Start of Information supplied
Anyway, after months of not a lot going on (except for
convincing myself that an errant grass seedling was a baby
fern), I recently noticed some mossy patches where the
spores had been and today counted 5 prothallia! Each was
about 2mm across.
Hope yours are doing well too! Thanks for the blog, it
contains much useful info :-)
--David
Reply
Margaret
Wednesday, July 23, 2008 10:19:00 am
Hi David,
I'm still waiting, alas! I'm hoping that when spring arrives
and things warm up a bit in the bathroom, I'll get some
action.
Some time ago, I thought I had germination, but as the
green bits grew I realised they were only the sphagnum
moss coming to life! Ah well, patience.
End of Information supplied
→ Exercise:
Every line, from the one holding "convincing myself that" through the last line of the material above, should be transcribed exactly, and no line outside that range.

→ Output below:
convincing myself that an errant grass seedling was a baby
fern), I recently noticed some mossy patches where the
spores had been and today counted 5 prothallia! Each was
about 2mm across.
Hope yours are doing well too! Thanks for the blog, it
contains much useful info :-)
--David
Reply
Margaret
Wednesday, July 23, 2008 10:19:00 am
Hi David,
I'm still waiting, alas! I'm hoping that when spring arrives
and things warm up a bit in the bathroom, I'll get some
action.
Some time ago, I thought I had germination, but as the
green bits grew I realised they were only the sphagnum
moss coming to life! Ah well, patience.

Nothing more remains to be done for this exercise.